Civil service told to use BM

SEREMBAN: All official government correspondence must be only in Bahasa Melayu from now on, says Public Service director-general, Datuk Mohd Khairul Adib Abd Rahman (pic).

The directive includes agreements, minutes, emails, notices, memoranda, notes, reports, and internal documents for meetings involving Malaysians, he said of the latest effort to strengthen the use of the national language in the civil service.

Similarly, all official events attended by Malaysians should also be conducted solely in the national language, and these include opening remarks and speeches.

Adib said civil servants should ensure this directive is strictly adhered to at all levels.

“It is the responsibility of the respective department heads to ensure the correct usage of Bahasa Melayu in both written and spoken form.

“Public officers must also have a good command of the language, including spelling, pronunciation, terms and grammar to ensure they are able to communicate well when carrying out their duties, ” he said in the directive posted on the Public Service Department website.

Mohd Khairul said the latest move was also in line with National Language Act 1963/67, which stipulates that the national language should be used for all official events.

“As such, all government agencies must be highly committed and treat this effort to strengthen the use of the national language in official events seriously, ” he said.

Adib said all departments should also appoint Munsyi Muda Bahasa (Malay language expert), whose task include monitoring the usage of the national language.

This individual will assist his department, among others, to ensure the proper and correct use of Bahasa Melayu in all documents and speeches.

Adib said the individual would also be the link between his department and Dewan Bahasa dan Pustaka (DBP) whenever there was a need to verify the correct use of Bahasa Melayu.

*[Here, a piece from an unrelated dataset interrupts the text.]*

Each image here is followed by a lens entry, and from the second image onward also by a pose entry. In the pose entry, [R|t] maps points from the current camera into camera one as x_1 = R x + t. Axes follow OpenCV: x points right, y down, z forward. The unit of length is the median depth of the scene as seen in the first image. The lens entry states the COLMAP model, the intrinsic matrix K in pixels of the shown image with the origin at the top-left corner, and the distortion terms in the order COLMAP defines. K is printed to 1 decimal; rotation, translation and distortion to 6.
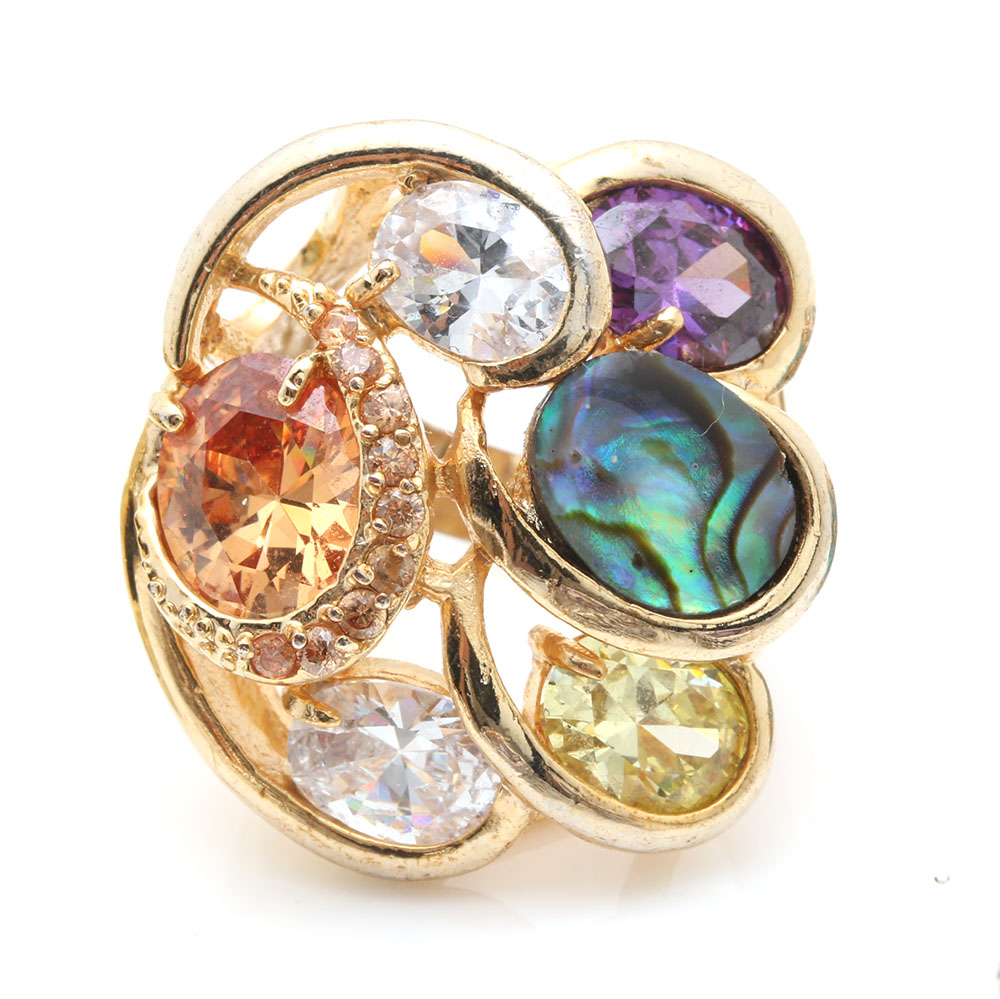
lens RADIAL K [[7303.0, 0, 499.3], [0, 7303.0, 501.3], [0, 0, 1]] dist [0.619914, 0.000000]
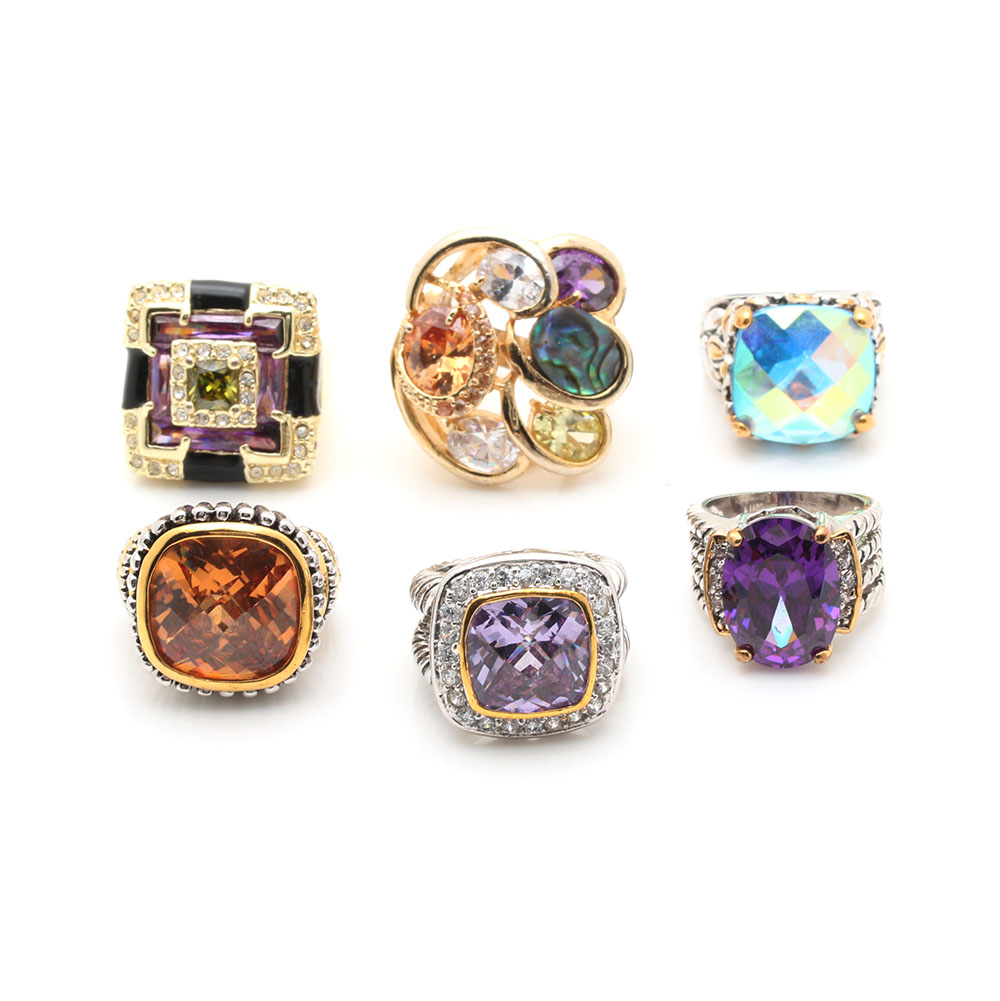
lens RADIAL K [[7310.3, 0, 504.5], [0, 7310.3, 501.3], [0, 0, 1]] dist [0.619914, 0.000000]
pose [[0.999396, -0.000258, 0.034752, -0.108784], [-0.001219, 0.999096, 0.042496, -0.067093], [-0.034731, -0.042513, 0.998492, -1.953431]]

“All agencies will also be required to conduct an audit on the official use of Bahasa Melayu to ensure it was used correctly.

“They have to do internal audits every year, while DBP will do it for them at least once in three years, ” he said, adding that DBP will also grade the agencies for this.

He said the audits are important to gauge the quality of Bahasa Melayu used by these agencies.

Adib said government agencies were also encouraged to use Bahasa Melayu in their foreign correspondence, accompanied by an English version.

However, he said agreements with foreign parties should be drafted in English, and this can be translated into Bahasa Melayu for reference or record purposes.

“Meetings, discussions and presentations held with non-Malaysians in attendance can be conducted in either Malay or English, ” he said.

Adib said all transactions at government counters should also be conducted in the national language.

However, for the benefit of non-Malaysians, counter staff are allowed to communicate in a language both parties can understand.

He said department heads should also send their staff for continuous training to ensure they have a good grasp of Bahasa Melayu.